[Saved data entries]
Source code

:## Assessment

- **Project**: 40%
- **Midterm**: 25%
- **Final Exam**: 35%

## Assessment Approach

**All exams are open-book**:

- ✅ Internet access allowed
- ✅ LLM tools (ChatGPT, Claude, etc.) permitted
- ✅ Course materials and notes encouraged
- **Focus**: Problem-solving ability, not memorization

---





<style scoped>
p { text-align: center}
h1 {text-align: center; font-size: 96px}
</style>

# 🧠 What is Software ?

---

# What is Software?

> [JOB ITEM]
Render every line of the source text in the rows above as a JSON list of strings, one string per line. Omit blank lines.

> [RESULT OF THE TASK]
[
  "Source code",
  ":## Assessment",
  "- **Project**: 40%",
  "- **Midterm**: 25%",
  "- **Final Exam**: 35%",
  "## Assessment Approach",
  "**All exams are open-book**:",
  "- ✅ Internet access allowed",
  "- ✅ LLM tools (ChatGPT, Claude, etc.) permitted",
  "- ✅ Course materials and notes encouraged",
  "- **Focus**: Problem-solving ability, not memorization",
  "---",
  "<style scoped>",
  "p { text-align: center}",
  "h1 {text-align: center; font-size: 96px}",
  "</style>",
  "# 🧠 What is Software ?",
  "---",
  "# What is Software?"
]